== Lesetext

Es trägt auch die - gegen die Kausalität der Pflichtverletzung gerichtete - Erwägung der Beklagten nicht, die mangelhafte Befestigung wäre bei einer Kontrolle nicht erkennbar gewesen wäre. Das Regal hatte mit zwei Metern eine überschaubare Höhe. Es ist - nach Herausnehmen einzelner Bücher - durchaus möglich und auch zumutbar, danach zu schauen, ob namentlich Wandbefestigungen erfolgt sind. Im Übrigen hätte eine Überprüfung der Standsicherheit auch durch vorsichtiges Wackeln erfolgen können.

6.

Die Höhe der Aufwendungen von 1.329,42 € ist unstreitig.

Der Zinsanspruch folgt aus § 286, 288 BGB.

B.

Der Antrag auf Feststellung der Ersatzpflicht für weitere Leistungen ist unbegründet.

====

(Aufgabenstellung)
Welche Höhe hatte das Regal laut dem Lesetext?

== Eingabedaten

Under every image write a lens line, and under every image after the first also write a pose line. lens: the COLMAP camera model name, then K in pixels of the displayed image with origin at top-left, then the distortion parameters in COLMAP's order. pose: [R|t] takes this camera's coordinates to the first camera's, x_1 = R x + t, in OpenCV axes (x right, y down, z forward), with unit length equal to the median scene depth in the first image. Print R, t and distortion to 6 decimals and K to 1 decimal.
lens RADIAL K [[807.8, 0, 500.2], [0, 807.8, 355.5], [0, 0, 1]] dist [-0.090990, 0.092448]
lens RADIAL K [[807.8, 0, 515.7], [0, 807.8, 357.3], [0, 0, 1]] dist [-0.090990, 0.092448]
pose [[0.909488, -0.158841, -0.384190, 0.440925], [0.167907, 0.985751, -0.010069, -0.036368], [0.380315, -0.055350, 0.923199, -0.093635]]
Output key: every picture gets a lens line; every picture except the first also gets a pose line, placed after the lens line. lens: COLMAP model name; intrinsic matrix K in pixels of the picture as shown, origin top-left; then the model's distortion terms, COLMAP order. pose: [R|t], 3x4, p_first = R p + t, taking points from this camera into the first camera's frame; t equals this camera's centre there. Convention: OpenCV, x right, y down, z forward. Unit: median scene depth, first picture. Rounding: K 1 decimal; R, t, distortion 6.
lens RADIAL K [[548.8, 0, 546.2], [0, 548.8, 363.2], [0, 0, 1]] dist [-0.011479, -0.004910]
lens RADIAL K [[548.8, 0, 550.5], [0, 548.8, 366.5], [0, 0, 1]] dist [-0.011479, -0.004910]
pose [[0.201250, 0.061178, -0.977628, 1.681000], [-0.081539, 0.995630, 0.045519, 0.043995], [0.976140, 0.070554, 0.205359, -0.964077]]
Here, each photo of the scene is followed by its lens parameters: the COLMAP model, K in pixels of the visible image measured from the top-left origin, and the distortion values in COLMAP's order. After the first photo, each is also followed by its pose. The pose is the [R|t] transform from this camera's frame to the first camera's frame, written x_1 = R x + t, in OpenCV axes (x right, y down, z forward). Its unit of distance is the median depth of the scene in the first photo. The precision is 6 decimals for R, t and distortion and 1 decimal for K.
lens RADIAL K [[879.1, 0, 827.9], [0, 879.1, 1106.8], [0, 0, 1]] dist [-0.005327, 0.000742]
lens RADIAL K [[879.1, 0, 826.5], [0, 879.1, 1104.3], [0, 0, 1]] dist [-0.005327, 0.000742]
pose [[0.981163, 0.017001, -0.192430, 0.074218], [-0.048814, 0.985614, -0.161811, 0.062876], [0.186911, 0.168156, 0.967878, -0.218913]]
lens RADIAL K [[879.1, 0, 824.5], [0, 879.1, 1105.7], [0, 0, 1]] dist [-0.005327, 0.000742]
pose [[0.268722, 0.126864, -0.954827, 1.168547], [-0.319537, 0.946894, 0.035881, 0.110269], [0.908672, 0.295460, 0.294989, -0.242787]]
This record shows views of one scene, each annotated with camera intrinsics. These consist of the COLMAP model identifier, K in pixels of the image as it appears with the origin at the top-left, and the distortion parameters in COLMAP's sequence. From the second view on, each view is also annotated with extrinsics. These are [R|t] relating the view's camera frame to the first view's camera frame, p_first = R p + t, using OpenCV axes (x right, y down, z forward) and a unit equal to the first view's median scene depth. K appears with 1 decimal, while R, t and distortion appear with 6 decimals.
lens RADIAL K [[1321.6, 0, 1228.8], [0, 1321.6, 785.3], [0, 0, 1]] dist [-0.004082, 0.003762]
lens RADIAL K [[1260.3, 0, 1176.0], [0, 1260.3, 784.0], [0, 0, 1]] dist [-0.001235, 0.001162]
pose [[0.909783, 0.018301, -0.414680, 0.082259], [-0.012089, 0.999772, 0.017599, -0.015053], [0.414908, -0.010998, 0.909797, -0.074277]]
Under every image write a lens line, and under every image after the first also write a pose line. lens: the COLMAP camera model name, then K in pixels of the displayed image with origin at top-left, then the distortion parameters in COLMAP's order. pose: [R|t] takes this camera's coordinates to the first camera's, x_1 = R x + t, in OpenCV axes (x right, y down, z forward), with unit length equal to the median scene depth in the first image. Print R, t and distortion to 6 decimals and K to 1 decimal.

====

(Lösung)
Zwei Meter.